Мне остается рассказать о том, что произошло, когда нашему маленькому Уолтеру исполнилось шесть месяцев.
К этому времени мне пришлось поехать в Ирландию, чтобы выполнить несколько рисунков для нашей газеты, в которой я теперь постоянно работал. Я пробыл в отъезде около двух недель, регулярно переписываясь с моей женой и с Мэриан. Обратный путь я проделал ночью, и, когда рано утром приехал домой, к моему великому изумлению, меня никто не встретил. За день до моего приезда Лора с ребенком и Мэриан уехали.

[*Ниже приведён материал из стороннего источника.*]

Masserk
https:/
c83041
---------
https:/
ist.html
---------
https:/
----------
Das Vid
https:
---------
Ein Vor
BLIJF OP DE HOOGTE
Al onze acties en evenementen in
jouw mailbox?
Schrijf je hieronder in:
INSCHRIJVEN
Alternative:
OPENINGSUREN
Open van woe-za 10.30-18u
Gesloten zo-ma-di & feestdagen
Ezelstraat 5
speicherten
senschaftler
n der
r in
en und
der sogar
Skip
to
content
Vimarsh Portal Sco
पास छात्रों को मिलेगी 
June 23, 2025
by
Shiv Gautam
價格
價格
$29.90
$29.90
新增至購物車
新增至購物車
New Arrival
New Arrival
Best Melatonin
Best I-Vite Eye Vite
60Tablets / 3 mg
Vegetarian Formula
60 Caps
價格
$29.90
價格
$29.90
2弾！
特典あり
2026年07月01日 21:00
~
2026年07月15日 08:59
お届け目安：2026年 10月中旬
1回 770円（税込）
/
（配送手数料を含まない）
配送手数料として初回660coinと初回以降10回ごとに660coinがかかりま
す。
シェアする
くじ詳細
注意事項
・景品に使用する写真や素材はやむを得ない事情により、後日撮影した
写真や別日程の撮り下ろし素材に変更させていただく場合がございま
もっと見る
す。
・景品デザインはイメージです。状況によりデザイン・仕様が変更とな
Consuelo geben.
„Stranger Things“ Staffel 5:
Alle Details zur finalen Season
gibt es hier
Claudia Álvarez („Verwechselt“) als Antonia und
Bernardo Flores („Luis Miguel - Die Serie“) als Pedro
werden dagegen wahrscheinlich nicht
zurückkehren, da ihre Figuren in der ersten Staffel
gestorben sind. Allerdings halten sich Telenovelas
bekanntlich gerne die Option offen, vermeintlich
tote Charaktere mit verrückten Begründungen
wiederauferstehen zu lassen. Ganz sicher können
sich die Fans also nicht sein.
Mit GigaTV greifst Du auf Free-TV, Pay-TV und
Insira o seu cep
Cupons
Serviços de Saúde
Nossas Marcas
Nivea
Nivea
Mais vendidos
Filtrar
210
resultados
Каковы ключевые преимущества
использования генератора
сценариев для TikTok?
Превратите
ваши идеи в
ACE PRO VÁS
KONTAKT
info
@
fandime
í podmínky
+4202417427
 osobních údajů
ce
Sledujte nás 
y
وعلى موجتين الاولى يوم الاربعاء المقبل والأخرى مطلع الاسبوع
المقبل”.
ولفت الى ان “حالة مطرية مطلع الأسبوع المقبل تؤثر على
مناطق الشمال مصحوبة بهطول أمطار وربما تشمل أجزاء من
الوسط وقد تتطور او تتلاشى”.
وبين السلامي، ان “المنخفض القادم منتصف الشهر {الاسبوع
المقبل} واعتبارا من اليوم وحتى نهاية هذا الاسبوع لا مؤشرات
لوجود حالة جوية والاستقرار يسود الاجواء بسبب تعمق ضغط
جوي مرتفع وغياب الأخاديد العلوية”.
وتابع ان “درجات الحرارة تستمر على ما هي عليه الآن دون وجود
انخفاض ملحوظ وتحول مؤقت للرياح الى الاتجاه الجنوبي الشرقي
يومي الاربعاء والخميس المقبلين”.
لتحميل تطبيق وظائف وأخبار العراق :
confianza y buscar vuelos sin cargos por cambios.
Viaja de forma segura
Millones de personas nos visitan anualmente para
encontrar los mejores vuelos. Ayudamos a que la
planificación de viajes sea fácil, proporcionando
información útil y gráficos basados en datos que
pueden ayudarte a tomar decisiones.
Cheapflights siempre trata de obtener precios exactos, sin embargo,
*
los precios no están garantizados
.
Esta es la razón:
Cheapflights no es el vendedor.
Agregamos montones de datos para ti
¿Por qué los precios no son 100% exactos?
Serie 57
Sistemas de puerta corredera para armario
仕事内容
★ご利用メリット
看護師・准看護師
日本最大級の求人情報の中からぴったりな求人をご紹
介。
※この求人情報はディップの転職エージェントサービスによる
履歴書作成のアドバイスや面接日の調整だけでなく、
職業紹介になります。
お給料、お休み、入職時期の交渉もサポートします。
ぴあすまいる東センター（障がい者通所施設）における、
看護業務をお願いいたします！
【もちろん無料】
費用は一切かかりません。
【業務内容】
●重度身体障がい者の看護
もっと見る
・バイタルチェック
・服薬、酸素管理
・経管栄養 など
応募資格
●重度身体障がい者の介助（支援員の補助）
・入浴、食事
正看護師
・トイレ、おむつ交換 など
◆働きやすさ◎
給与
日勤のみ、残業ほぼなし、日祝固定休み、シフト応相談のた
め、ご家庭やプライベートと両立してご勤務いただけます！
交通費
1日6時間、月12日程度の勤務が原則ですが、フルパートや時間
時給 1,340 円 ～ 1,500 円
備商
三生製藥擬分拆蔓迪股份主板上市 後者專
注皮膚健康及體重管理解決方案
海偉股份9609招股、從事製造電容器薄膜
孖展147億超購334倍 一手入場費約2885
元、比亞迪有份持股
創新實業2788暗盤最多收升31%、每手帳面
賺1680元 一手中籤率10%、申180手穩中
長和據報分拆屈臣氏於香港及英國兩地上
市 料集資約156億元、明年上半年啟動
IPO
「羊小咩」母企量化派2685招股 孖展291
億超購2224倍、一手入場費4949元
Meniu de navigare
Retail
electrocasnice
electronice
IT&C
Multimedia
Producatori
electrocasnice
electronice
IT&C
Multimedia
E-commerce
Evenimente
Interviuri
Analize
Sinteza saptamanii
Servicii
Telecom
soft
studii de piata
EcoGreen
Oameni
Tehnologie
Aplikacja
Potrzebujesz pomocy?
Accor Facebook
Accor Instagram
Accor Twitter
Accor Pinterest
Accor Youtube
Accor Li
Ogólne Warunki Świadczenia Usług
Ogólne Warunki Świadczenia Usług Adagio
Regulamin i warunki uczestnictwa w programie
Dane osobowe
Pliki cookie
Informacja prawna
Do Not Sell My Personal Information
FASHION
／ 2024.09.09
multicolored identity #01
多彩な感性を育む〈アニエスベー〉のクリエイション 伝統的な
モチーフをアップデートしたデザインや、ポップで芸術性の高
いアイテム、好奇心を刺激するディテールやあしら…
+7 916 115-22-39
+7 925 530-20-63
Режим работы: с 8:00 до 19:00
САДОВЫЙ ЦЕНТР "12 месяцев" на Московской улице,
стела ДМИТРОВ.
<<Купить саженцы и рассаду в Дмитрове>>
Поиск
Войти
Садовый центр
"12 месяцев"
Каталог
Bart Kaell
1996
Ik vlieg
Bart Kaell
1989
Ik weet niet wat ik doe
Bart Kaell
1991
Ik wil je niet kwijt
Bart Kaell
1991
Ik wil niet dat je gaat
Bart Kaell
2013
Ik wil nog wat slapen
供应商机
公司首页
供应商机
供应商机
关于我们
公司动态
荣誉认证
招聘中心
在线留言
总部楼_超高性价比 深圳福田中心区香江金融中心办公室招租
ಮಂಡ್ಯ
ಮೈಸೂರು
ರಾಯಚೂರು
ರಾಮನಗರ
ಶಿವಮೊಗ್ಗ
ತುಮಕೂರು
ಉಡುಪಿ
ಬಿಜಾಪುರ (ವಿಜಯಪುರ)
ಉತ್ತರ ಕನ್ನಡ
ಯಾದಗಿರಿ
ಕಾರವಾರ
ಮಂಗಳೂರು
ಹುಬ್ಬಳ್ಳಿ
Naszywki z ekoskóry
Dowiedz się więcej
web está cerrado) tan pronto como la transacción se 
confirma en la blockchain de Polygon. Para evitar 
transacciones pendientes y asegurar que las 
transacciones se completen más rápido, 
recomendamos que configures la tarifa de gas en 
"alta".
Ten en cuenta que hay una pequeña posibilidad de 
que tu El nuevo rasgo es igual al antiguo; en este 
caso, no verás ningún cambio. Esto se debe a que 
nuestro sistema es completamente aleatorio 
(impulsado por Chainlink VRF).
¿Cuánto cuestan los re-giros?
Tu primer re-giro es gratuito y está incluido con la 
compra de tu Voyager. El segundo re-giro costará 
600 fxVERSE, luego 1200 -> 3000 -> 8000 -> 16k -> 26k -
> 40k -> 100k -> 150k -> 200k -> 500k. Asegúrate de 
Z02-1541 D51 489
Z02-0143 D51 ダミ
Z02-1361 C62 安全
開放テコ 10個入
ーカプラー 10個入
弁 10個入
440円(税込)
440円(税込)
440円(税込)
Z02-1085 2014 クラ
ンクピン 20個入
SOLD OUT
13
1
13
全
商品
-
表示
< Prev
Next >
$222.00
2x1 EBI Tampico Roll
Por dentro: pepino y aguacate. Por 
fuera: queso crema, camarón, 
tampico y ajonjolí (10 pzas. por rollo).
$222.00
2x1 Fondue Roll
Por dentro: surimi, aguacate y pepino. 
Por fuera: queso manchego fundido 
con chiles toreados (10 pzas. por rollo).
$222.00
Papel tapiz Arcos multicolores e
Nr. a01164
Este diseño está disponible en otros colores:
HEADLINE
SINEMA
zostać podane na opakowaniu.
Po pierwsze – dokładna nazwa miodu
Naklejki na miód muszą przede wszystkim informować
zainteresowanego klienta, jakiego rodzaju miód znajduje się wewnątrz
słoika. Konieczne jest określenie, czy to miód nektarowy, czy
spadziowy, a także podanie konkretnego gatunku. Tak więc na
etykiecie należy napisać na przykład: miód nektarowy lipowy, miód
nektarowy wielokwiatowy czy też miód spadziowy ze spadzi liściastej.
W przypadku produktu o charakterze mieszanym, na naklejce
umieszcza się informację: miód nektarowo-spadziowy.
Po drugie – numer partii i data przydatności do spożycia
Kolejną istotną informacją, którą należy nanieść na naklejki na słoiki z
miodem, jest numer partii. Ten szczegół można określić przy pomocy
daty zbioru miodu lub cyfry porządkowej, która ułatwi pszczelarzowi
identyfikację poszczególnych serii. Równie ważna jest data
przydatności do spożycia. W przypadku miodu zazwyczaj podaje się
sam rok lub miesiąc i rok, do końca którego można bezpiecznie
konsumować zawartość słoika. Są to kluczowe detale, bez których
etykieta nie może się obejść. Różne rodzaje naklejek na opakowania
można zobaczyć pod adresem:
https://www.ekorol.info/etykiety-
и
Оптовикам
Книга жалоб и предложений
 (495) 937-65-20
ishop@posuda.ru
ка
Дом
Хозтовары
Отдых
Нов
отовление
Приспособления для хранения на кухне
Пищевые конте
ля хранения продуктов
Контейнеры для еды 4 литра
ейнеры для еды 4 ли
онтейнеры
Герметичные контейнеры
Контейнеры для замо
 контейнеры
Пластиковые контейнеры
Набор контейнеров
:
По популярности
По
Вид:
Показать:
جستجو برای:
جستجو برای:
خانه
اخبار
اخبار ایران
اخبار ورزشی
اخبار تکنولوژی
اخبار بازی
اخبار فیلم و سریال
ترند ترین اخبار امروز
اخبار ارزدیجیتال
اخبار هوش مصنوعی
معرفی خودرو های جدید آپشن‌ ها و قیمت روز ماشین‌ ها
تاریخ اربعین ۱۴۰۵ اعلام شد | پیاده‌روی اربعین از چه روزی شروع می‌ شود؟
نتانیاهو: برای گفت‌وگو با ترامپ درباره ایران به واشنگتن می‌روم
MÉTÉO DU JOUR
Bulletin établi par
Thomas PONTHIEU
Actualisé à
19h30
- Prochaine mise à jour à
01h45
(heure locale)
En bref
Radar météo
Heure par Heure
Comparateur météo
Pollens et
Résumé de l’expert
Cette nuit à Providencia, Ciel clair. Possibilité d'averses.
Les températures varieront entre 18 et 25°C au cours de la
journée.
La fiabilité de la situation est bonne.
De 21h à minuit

Записка моей жены, врученная мне служанкой, только увеличила мое недоумение. Лора писала, что они отправились в Лиммеридж. Мэриан запретила объяснять что-либо в письме — меня просили немедленно следовать за ними: я все пойму, когда приеду в Кумберленд, — а пока что я не должен ни о чем беспокоиться. На этом записка кончалась. Я мог успеть на дневной поезд. В тот же самый день я приехал в Лиммеридж.
Моя жена и Мэриан были наверху. Они расположились (что изумило меня еще больше) в той самой комнате, где когда-то была моя студия. На том самом стуле, на котором я, бывало, сидел за работой, сидела сейчас Мэриан с моим сыном на коленях, а Лора стояла подле памятного мне стола, в руках у нее был маленький альбом с моими рисунками.
— Что привело вас сюда? — спросил я. — Мистер Фэрли знает…
Мэриан перебила меня и сказала, что мистер Фэрли умер. С ним был удар, после которого он уже не поправился. Мистер Кирл известил их о его смерти и посоветовал ехать в Лиммеридж.
Смутное предчувствие большой перемены закралось в меня, но Лора заговорила, прежде чем я успел его осознать. Она подошла совсем близко ко мне и улыбалась, глядя на мое изумленное лицо.
— Уолтер, дорогой мой, — сказала она, — надо ли нам оправдываться в том, что мы решили приехать сюда, не дожидаясь вас? Боюсь, любимый мой, что в таком случае мне придется нарушить наше правило и заговорить о прошлом.
— Нет никакой надобности вспоминать о прошлом, — сказала Мэриан. — Мы можем все объяснить, заговорив о будущем. Это будет гораздо интереснее.
Она встала и подняла ребенка, который ворковал и прыгал в ее руках.
— Вы знаете, кто это, Уолтер? — спросила она, глядя на меня блестящими глазами, в которых стояли слезы радости.
— Есть предел даже моему изумлению, — отвечал я. — Думаю, что с полной уверенностью могу ответить — это мой собственный ребенок.
— Ребенок! — воскликнула она со своей прежней грациозной веселостью. — Вы так небрежно отзываетесь об одном из родовитейших помещиков Англии? Позвольте обратить ваше внимание на этого сиятельного малютку. Разрешите представить вас друг другу: мистер Уолтер Хартрайт — молодой наследник Лиммериджа!
Так сказала она. Записав ее слова, я написал все. Перо дрожит в моей руке. Долгий счастливый труд многих месяцев окончен. Мэриан была нашим добрым ангелом — пусть ее словами закончится наша история.